The Why—Is It Needed?

We believe that a BID is the best tool available—and the logical next step—to protect and preserve what we most love about Little Havana, while catalyzing Little Havana’s continued economic success and cultural flowering without gentrification and displacement.

Little Havana is one of our great neighborhoods.  You cannot deny the excitement of its vivacity nor its authentic sense of place.  It is also an important piece in the economic picture of Miami.  LH is centric to all our major employment centers, highly walkable and dense, served extremely well by public transit, and retaining great affordability.  Miami need’s urban core neighborhoods that houses its middle and lower income residents, but that are thriving and vital.

A thriving Little Havana is a more robust Miami.
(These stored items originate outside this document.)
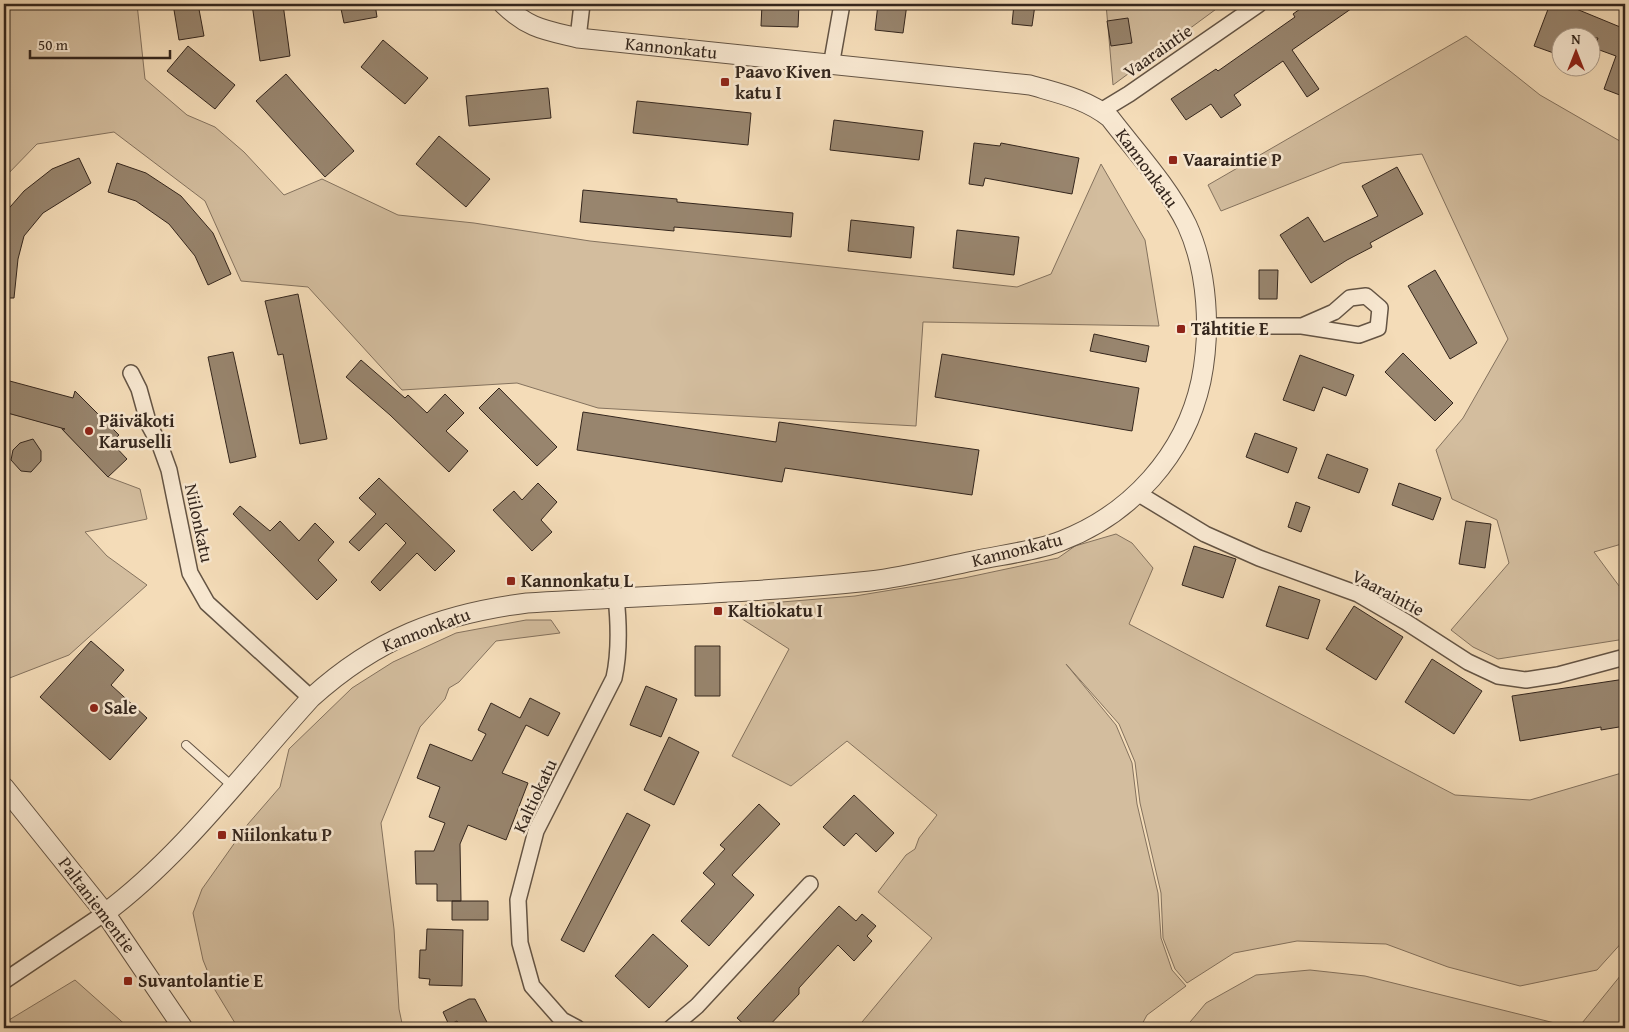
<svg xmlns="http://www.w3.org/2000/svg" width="1629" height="1032" font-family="'Gentium Book Plus',serif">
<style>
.green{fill:#d3bd9e;stroke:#84725e}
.building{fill:#98856e;stroke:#34261d}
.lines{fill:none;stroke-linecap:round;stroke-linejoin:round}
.service-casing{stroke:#645444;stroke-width:10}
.minor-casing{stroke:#645444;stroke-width:18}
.tertiary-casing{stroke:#645444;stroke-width:21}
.service{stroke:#f8e8d1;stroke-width:8}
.minor{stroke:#f8e8d1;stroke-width:15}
.tertiary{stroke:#f8e8d1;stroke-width:19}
.poi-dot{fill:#8f2418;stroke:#f8e8d1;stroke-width:2}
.labels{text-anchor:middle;stroke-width:5;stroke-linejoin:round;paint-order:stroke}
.street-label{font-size:18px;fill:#34261d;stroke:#f8e8d1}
.poi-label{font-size:18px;font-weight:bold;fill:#34261d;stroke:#f8e8d1;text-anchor:start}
</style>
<rect width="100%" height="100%" fill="#f4dcb8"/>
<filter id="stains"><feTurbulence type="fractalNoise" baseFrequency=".004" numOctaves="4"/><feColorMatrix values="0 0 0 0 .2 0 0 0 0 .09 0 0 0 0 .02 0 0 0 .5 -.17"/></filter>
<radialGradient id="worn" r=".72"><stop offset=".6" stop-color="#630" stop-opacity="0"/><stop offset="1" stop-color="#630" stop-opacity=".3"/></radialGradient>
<path class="green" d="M4 4H137L145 79 187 115 215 127 244 152 284 195 322 179 398 215 474 223 590 241 1017 287 1051 274 1101 164 1145 240 1159 326 923 322 916 426 598 408 517 383 402 390 308 287 241 281 205 201 114 132 37 144 4 178Z
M1106 4H1223L1113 85Z
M1466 36 1540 95 1625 144V543L1594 552 1625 594V639L1498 659 1473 647 1451 630 1509 563 1497 520 1452 499 1436 450 1463 418 1508 339 1422 154 1342 163 1221 211 1208 185Z
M4 412 60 427 108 477 140 489 147 519 85 532 107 556 147 585 69 655 7 679 4 677Z
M1116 534 1132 543 1153 568 1129 624 1455 795 1530 800 1625 772V939L1597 970 1520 986 1448 967 1386 944 1297 941 1234 953 1187 983 1175 969 1163 938 1161 893 1140 803 1135 762 1119 724 1066 664 1116 725 1132 763 1137 804 1158 893 1161 938 1172 970 1186 986 1147 1015 1140 1028H857L932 938 878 892 906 855 915 849 919 838 937 815 847 741 791 786 732 756 789 649 736 615 745 605 855 596 964 578 1058 558 1075 546Z
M526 620H551L560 633 496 641 459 682 449 688 445 699 420 727 381 823 394 929 399 1009 403 1028H238L215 990 203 960 193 913 202 889 248 824 280 787 289 749 352 688 393 662 456 633Z
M1310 970 1365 976 1575 1028H1185L1206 1003 1256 975Z
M1625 970V1028H1578Z
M75 980 129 1028H4V1023Z"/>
<path class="building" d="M173 4H198L204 36 179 40Z
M252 4H283L290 56 260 61Z
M340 4H375L377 17 344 23Z
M762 4H799L798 27 761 26Z
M878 4H907L903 33 875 30Z
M1014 4 1035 5 1032 26 1012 24Z
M1307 4H1358L1292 50 1319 89 1307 97 1283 61 1234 95 1241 105 1221 118 1211 104 1186 120 1171 99 1216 69 1218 71 1295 17 1293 14Z
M1550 4H1576L1574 8 1625 29V97L1604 89 1616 56 1594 48 1598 38H1562V56L1534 46Z
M1128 18 1132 43 1111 46 1107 21Z
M383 40 428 78 405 104 361 67Z
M188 46 235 85 215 109 167 71Z
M286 74 354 151 325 177 256 101Z
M548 88 551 118 469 126 466 96Z
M637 101 751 113 748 145 633 133Z
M834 120 923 131 919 160 830 150Z
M439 136 490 179 466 207 416 164Z
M974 143 1000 146 1001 143 1079 158 1072 194 985 178 983 186 969 184Z
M79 158 91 183 43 213 24 236 18 259 14 298H4V214L24 191 52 169Z
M117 163 146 173 181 196 213 233 231 274 208 285 195 256 169 224 136 201 108 192Z
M1397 167 1423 214 1370 243 1372 247 1347 260 1311 283 1280 235 1308 217 1324 242 1378 216 1362 186Z
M583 190 677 199V202L793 213 791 237 674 227V231L580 222Z
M851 220 914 227 911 258 848 251Z
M957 230 1019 237 1014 275 953 268Z
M1259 270H1278L1277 299H1259Z
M1435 270 1477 343 1450 359 1408 286Z
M298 294 327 439 300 444 283 354 278 355 265 301Z
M1094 334 1149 346 1146 362 1090 351Z
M233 352 256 457 230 463 208 357Z
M1403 353 1453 403 1435 421 1385 372Z
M942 354 1139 388 1132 431 935 397Z
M1300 355 1354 375 1346 396 1323 387 1314 411 1283 400Z
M361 360 405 398 408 395 427 413 445 394 464 413 446 431 468 451 449 472 390 415 346 377Z
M6 380 73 398 75 391 119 435 111 442 127 459 108 477 62 429H65L4 412Z
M499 388 557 447 537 466 479 408Z
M583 412 776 442 779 422 979 450 972 495 785 468 782 482 577 450Z
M1255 433 1297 448 1288 473 1246 457Z
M33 439 41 451V461L31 472 21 471 11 460 13 450 20 443Z
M1327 454 1368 469 1359 493 1318 478Z
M379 478 455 551 435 571 417 553 380 591 371 582 406 543 386 523 359 551 349 542 376 514 359 498Z
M538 483 557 502 541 520 552 532 532 551 493 510 514 491 522 500Z
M1399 483 1441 498 1433 520 1392 505Z
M1296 502 1310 507 1301 532 1288 527Z
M240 506 270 531 280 521 299 541 315 523 334 542 318 560 337 580 317 600 233 514Z
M1466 521 1491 524 1485 568 1459 564Z
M1194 546 1236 559 1223 598 1182 585Z
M1279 586 1320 600 1308 639 1266 626Z
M1354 606 1403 637 1376 680 1326 649Z
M91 641 124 670 111 685 147 718 110 760 40 697Z
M695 646H720V696H695Z
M1432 659 1482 691 1454 734 1405 702Z
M1625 679V726L1601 730V727L1520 741 1512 696Z
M646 686 677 699 661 737 630 725Z
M530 698 560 713 548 736 526 725 502 773 528 783 506 840 468 825 460 844 461 901H437V884H416L415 851H434L445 823 429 817 440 787 417 778 430 744 472 761 486 734 478 730 491 703 520 718Z
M669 737 699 752 674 805 644 790Z
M854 795 894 833 876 852 856 833 844 846 823 827Z
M759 804 780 824 732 875 754 895 709 946 681 921 715 884 703 873 725 849 720 845Z
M627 813 650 825 584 952 561 940Z
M452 901H488V920H452Z
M839 906 856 921 862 914 876 926 867 936 872 941 854 961 838 945 799 988V994L767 1028H748L737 1018Z
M427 929 463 930 462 986 429 985 430 979 419 978 420 950H426Z
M653 934 688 966 649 1008 615 976Z
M469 999H475L490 1028H461L457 1021 449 1025 443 1012Z"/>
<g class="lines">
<g class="service-casing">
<path id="service" d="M186 745 232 786"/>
</g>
<g class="minor-casing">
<path id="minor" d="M578 38 582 4
M831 66 842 4
M1101 111 1129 94 1259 4
M1206 326H1302L1359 335 1378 328 1380 308 1366 296 1350 298 1334 312 1302 326
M131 373 139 389 149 425 160 445 169 470 190 573 207 603 311 698
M1139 494 1205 534 1259 558 1358 594 1406 622 1468 662 1498 676 1526 680 1558 675 1625 657
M4 981 105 913
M577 1028 562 1020 532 986 520 943 518 900 536 831 614 678C620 651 619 625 616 597
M671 1028 697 1006 810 884"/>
</g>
<g class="tertiary-casing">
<path id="tertiary" d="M4 787 105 913 183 1028
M105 913C181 857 247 768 311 698 376 639 440 614 527 603 641 596 756 593 870 581 904 577 939 568 973 561 1000 555 1037 551 1061 541 1131 514 1185 455 1201 381 1211 332 1208 271 1187 225 1168 186 1136 152 1110 118 1087 99 1057 93 1030 85L578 38C545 30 529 29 503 4"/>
</g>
<use href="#service" class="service"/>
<use href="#minor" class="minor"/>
<use href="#tertiary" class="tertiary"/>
</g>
<g class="poi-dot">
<rect x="720" y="77" width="10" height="10" rx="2.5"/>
<rect x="1168" y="155" width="10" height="10" rx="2.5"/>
<rect x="1176" y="324" width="10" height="10" rx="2.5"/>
<circle cx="89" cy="431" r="5"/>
<rect x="506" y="576" width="10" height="10" rx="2.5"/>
<rect x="713" y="606" width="10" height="10" rx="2.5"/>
<circle cx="94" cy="708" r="5"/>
<rect x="217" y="830" width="10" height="10" rx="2.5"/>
<rect x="123" y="976" width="10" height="10" rx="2.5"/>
</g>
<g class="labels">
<g class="street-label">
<text transform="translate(671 48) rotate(6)" y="6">Kannonkatu</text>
<text transform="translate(1158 51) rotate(-35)" y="6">Vaaraintie</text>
<text transform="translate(1147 168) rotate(54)" y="6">Kannonkatu</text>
<text transform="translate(199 523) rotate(78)" y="6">Niilonkatu</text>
<text transform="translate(1017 550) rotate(-14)" y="6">Kannonkatu</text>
<text transform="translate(1388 593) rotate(28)" y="6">Vaaraintie</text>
<text transform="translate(426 630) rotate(-21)" y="6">Kannonkatu</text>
<text transform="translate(535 796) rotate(-65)" y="6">Kaltiokatu</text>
<text transform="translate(97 905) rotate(53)" y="6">Paltaniementie</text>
</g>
<g class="poi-label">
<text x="735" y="78">Paavo Kiven<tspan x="735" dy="21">katu I</tspan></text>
<text x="1183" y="166">Vaaraintie P</text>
<text x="1191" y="335">Tähtitie E</text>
<text x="99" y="427">Päiväkoti<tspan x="99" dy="21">Karuselli</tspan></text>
<text x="521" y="587">Kannonkatu L</text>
<text x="728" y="617">Kaltiokatu I</text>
<text x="104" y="714">Sale</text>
<text x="232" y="841">Niilonkatu P</text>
<text x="138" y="987">Suvantolantie E</text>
</g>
</g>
<rect width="1629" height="1032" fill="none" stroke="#f4dcb8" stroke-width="20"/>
<rect x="5" y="5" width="1619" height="1022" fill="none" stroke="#34261d" stroke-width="2.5"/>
<rect x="10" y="10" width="1609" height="1012" fill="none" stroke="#34261d"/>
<g transform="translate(1576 52)"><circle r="24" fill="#f8e8d1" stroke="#aa9a89"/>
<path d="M0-4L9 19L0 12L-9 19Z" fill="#8f2418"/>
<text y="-8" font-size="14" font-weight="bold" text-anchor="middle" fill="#34261d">N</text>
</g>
<path d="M30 50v8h140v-8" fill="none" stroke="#34261d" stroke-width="2.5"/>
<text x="38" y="50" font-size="15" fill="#34261d" stroke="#f8e8d1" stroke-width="4" paint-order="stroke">50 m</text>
<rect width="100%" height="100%" filter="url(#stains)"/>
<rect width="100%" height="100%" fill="url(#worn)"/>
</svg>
Little Havana is an area with incredible potential, and as much as we are in love with the neighborhood as it is, we are incessantly disappointed by the untapped and unrealized potential that remains.  What most frustrates is that for all its tremendous potential and the overwhelming goodwill showered upon it, Little Havana lacks cohesiveness of its stakeholders and woeful inadequacy to confront its own problems. The way to start seriously confronting the many issues the neighborhood is burdened by, is to create a formal framework for bringing all these exceedingly talented people that own in the area together, in order to discuss the issues the neighborhood faces, problem-solve those issues, and take action to overcome them.

Benefits of a BID:

  1. Coordinated approach to district improvement
  2. Forges a forum for owners to determine common challenges and confront them
  3. Creates a sustainable funding base
  4. Place Management, Leadership, and Advocacy
  5. Increased communication and cooperation between property owners and businesses
  6. Confront growing competition. Quality-of-life issues
  7. Supplement (not replace) municipal services. Fill the gaps of declining public resources
  8. Implement long-term, well-funded improvement plans for the district
  9. Strategic planning for the district
  10. Common, Powerful Voice for Advocacy

The Where–Boundaries

Current planning for the BID will establish the BID along Calle Ocho from 4th Avenue to 27th Avenue, with the possibility of expanding organically into adjacent corridors and cross-streets.  District boundaries of the final BID plan will be established by a Steering Committee of property owners.

The When–Next Steps

We’re anticipating a November ballot.  Until then, the major work of the LHBID initiative is to continue outreach to local property owners, and to continue the conversation that builds consensus amongst property owners about the vision for Little Havana.

The How

In the November election, ballots are sent out to the property owners this measure will effect.  Every folio has one vote.  For the measure to pass, 50% plus one of property owners sent the ballots must indicate support.  An absent vote is considered a nay vote.

Once passed, the efforts become an official, self-sustaining, self-governing entity.